Changing stroke rehab and research worldwide now.Time is Brain! trillions and trillions of neurons that DIE each day because there are NO effective hyperacute therapies besides tPA(only 12% effective). I have 523 posts on hyperacute therapy, enough for researchers to spend decades proving them out. These are my personal ideas and blog on stroke rehabilitation and stroke research. Do not attempt any of these without checking with your medical provider. Unless you join me in agitating, when you need these therapies they won't be there.

What this blog is for:

My blog is not to help survivors recover, it is to have the 10 million yearly stroke survivors light fires underneath their doctors, stroke hospitals and stroke researchers to get stroke solved. 100% recovery. The stroke medical world is completely failing at that goal, they don't even have it as a goal. Shortly after getting out of the hospital and getting NO information on the process or protocols of stroke rehabilitation and recovery I started searching on the internet and found that no other survivor received useful information. This is an attempt to cover all stroke rehabilitation information that should be readily available to survivors so they can talk with informed knowledge to their medical staff. It lays out what needs to be done to get stroke survivors closer to 100% recovery.
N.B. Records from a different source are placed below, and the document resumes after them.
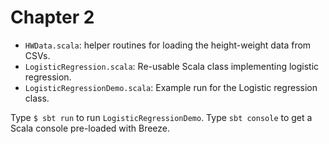 
# Chapter 2

 * `HWData.scala`: helper routines for loading the height-weight data from CSVs.
 * `LogisticRegression.scala`: Re-usable Scala class implementing logistic regression.
 * `LogisticRegressionDemo.scala`: Example run for the Logistic regression class.

Type `$ sbt run` to run `LogisticRegressionDemo`. Type `sbt console` to get a Scala console pre-loaded with Breeze.
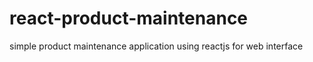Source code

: # react-product-maintenance
simple product maintenance application using reactjs for web interface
It's quite disgusting that this information is not available from every stroke association and doctors group.

Thursday, September 25, 2025

Development and validation of a nomogram for pressure injury risk prediction in stroke patients: a retrospective cohort study

Predictions ARE TOTALLY FUCKING USELESS! Create protocols that prevent this problem! You're so blitheringly stupid you need to be fired immediately!

 Development and validation of a nomogram for pressure injury risk prediction in stroke patients: a retrospective cohort study


Tang HaiyanTang Haiyan1Zhong QuanzhenZhong Quanzhen1Liao TingtingLiao Tingting1Fu QingFu Qing1Xie YuleiXie Yulei2Lv ZeweiLv Zewei1Zhou Mijuan
Zhou Mijuan1*Huang Bo
Huang Bo3*
  • 1Rehabilitation Department of Zigong First People’s Hospital, Zigong, Sichuan, China
  • 2Rehabilitation Department, Affiliated Hospital of North Sichuan Medical College, Nanchong, Sichuan, China
  • 3Otolaryngology, Zigong First People's Hospital, Zigong, Sichuan, China

Study design: Retrospective cohort study.

Objective: This study aimed to identify independent risk factors for pressure injury (PI) during the post-stroke recovery phase, develop and validate a nomogram prediction model to facilitate the identification of high-risk individuals for PI, and establish a theoretical framework for optimizing clinical intervention strategies.

Methods: Retrospective clinical data were collected from 284 hospitalized stroke patients in the recovery phase (including 85 PI cases) at the Affiliated Hospital of North Sichuan Medical College between January 2018 and December 2022. Participants were randomly allocated into training (70%) and internal validation (30%) cohorts. An external validation cohort comprising 60 stroke patients (30 PI cases) from Zigong First People’s Hospital (January 2023–January 2024) was additionally analyzed. Univariate analysis and LASSO regression were utilized to screen independent PU risk factors, followed by nomogram construction. Model performance was evaluated using the C-index, calibration curves, and Decision Curve Analysis (DCA). Comparative analyses were conducted against the Braden scale (Model 2) and a combined model incorporating the Braden scale (Model 3).

Results: Independent risk factors for PI in post-stroke recovery patients included hemorrhagic stroke subtype, advanced age, hypoalbuminemia, elevated leukocyte counts, and low Activities of Daily Living (ADL) scores. The nomogram model incorporating these five predictors demonstrated AUC values of 0.902 (training cohort), 0.935 (internal validation), and 0.936 (external validation), exceeding the predictive capacity of individual variables: stroke type (AUC = 0.642), age (AUC = 0.756), albumin level (AUC = 0.754), leukocyte count (AUC = 0.712), and ADL score (AUC = 0.839). Calibration curves indicated strong concordance between predicted and observed outcomes, while DCA confirmed substantial clinical net benefit. The Braden scale (AUC = 0.817) exhibited inferior predictive performance compared to our model, and the combined model (AUC = 0.901) showed no significant improvement, underscoring the parsimony and clinical utility of the proposed nomogram.

Conclusion: The nomogram developed in this study for predicting PIs in stroke recovery patients demonstrates high accuracy and discrimination, facilitating the early identification of high-risk individuals and aiding in the formulation of personalized intervention strategies.